**What the task asks:** Your output is to consist only of the line containing "RH Hydro Transmission Assembly No. 139-7451" and the lines after it, through the end of the data, reproduced exactly.

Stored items
========================================

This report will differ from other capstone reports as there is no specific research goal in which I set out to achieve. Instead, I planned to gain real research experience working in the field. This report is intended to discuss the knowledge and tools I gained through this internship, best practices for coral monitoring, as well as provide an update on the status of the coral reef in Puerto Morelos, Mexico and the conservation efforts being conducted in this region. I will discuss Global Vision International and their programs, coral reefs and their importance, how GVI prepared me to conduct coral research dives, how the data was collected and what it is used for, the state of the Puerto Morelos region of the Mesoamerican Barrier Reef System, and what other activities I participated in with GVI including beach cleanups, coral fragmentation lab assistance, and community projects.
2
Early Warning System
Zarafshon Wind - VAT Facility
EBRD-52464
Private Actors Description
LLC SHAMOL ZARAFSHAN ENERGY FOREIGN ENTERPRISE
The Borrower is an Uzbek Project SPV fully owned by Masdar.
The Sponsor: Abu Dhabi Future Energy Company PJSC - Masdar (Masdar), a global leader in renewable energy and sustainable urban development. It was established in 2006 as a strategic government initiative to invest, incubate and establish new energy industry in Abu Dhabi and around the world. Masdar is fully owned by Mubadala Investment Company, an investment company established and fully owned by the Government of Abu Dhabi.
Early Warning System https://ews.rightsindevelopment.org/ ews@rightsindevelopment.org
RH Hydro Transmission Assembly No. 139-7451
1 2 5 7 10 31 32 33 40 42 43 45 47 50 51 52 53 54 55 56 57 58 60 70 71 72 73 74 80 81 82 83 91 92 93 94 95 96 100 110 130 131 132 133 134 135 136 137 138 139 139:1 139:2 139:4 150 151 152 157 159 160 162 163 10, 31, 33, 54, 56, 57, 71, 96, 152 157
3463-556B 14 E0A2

========================================

**Result for this task:**
RH Hydro Transmission Assembly No. 139-7451
1 2 5 7 10 31 32 33 40 42 43 45 47 50 51 52 53 54 55 56 57 58 60 70 71 72 73 74 80 81 82 83 91 92 93 94 95 96 100 110 130 131 132 133 134 135 136 137 138 139 139:1 139:2 139:4 150 151 152 157 159 160 162 163 10, 31, 33, 54, 56, 57, 71, 96, 152 157
3463-556B 14 E0A2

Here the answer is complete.